Selon elle, la mobilisation générale pour vaincre la maladie était formidable. « La prise de responsabilité était des plus louables. Il y avait moins de communication mais beaucoup d’action. Le personnel de santé, celui du bureau municipal d’hygiène (BMH) et les militaires étaient très motivés. Ils étaient tous bien protégés. Les gens aussi respectaient bien les consignes. Le président Didier Ratsiraka attribuait des distinctions honorifiques à tous les combattants sans exception », se souvient-elle.

Pendant l'épidémie, les malades hospitalisés étaient soumis à une interdiction de visite. Une initiative altruiste d'un étranger garantissait l'approvisionnement en nourriture des patients jusqu'à la fin de la crise sanitaire. Le bureau municipal d'hygiène était fortement mobilisé, avec son personnel aspergeant les latrines, domiciles, marchés, établissements scolaires, lieux de culte, etc., avec de l'insecticide DDT et du désinfectant crésyl.

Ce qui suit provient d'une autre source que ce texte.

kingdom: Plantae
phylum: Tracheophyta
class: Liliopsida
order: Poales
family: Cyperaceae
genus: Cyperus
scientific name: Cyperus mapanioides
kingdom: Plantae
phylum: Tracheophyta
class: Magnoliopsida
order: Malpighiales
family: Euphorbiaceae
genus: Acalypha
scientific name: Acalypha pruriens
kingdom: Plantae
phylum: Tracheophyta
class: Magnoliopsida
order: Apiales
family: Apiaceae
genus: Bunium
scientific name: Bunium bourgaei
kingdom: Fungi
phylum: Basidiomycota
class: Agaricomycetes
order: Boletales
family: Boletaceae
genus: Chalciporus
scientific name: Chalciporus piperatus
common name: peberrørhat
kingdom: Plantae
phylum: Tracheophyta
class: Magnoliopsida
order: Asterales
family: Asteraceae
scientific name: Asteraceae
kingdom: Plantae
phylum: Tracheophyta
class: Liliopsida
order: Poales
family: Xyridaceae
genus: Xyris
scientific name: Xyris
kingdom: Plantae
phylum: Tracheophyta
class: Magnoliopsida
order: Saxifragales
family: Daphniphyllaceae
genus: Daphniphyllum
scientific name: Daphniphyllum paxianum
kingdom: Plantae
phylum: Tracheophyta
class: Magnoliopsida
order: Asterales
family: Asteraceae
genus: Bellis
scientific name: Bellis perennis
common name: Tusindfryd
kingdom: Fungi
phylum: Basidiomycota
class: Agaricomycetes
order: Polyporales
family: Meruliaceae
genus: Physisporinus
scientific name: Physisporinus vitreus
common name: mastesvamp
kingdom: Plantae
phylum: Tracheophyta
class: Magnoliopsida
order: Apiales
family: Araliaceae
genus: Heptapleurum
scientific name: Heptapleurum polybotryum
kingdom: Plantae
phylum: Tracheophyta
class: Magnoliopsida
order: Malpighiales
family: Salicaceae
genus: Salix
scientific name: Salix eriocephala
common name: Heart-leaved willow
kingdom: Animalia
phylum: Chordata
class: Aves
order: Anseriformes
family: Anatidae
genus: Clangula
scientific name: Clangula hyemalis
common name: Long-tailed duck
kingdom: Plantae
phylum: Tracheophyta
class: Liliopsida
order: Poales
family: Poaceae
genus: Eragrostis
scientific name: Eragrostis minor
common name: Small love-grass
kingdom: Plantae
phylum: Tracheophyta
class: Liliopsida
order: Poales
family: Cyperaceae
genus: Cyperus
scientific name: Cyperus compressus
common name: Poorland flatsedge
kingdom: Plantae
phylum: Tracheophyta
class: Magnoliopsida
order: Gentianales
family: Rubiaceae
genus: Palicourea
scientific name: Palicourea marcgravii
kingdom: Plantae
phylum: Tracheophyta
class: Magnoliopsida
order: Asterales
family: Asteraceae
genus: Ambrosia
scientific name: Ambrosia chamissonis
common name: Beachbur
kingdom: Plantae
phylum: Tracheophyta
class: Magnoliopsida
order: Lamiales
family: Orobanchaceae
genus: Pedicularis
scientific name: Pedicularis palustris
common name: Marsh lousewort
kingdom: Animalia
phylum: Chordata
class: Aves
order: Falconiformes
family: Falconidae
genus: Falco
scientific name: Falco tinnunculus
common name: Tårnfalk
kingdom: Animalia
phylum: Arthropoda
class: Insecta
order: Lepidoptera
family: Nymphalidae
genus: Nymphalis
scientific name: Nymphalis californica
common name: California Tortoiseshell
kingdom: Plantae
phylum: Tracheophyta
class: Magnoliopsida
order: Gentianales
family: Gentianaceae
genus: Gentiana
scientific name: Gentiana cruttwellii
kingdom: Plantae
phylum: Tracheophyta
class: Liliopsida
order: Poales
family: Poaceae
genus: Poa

La lutte contre les mouches, vecteurs de la propagation des microbes provenant des matières fécales éparpillées en raison de la pratique répandue de la défécation à l'air libre, ainsi que contre les vomissements disséminés, représentait un défi considérable. Malgré ces difficultés, l'épidémie a été surmontée après environ deux mois et demi d’âpre combat. Toutefois, elle a fait un retour environ cinq mois plus tard, bien qu’avec une intensité moindre, grâce à la vigilance accrue de la population, qui avait déjà adopté des mesures de précaution suffisantes.

Lutter contre le péril fécal

La lutte contre le péril fécal demeure au centre des efforts actuels de prévention à Mahajanga, selon la directrice régionale de la Santé publique de Boeny, la Dr Solange Hoasy. Toutes les formations sanitaires sont en état d'alerte, prêtes à faire face à une éventuelle épidémie si elle survient. Cependant, malgré la régularité des sensibilisations, des poches de résistance persistent.

Le chef de quartier Malala Pierre Heritiana exprime ses préoccupations quant à la situation. « La salubrité dans les quartiers submersibles pose toujours un grand défi. Les habitants ont peu de moyen pour financer la construction des latrines. Ils sont en effet habitués au jangoany (défécation à l’air libre), regrette-t-il.

La situation à Mahajanga est aggravée par le fait que la principale évacuation de la zone inondable, le canal Vallon de Mitzinger, est souvent obstrué pendant la saison des pluies. Ce phénomène aggrave la situation précaire en provoquant le débordement de flux insalubres. Soalizy Prudent Ronald, sociologue et président des artistes Taratr’i Boeny, souligne la nécessité urgente pour la ville d'élaborer et de mettre en œuvre un plan d'urbanisme intégrant des solutions sanitaires pragmatiques. Mais il faut aussi aller au-delà. « Le problème d’hygiène sociale affecte l’ensemble urbain. Les gens ont tendance à l’associer à l’enlèvement et au ramassage des ordures. Pourtant, l’hygiène sociale, c’est est bien plus que ça. Bref, il faut de l’éducation citoyenne », estime-t-il.

Actuellement, Madagascar manque cruellement de vaccins contre le choléra. Il est urgent de coordonner des actions pour résoudre ce problème et assurer une prévention efficace des maladies infectieuses. Ces défis soulignent l'importance d'une approche globale, impliquant des interventions médicales immédiates ainsi que des solutions à long terme pour améliorer la santé et l'hygiène publique à Mahajanga.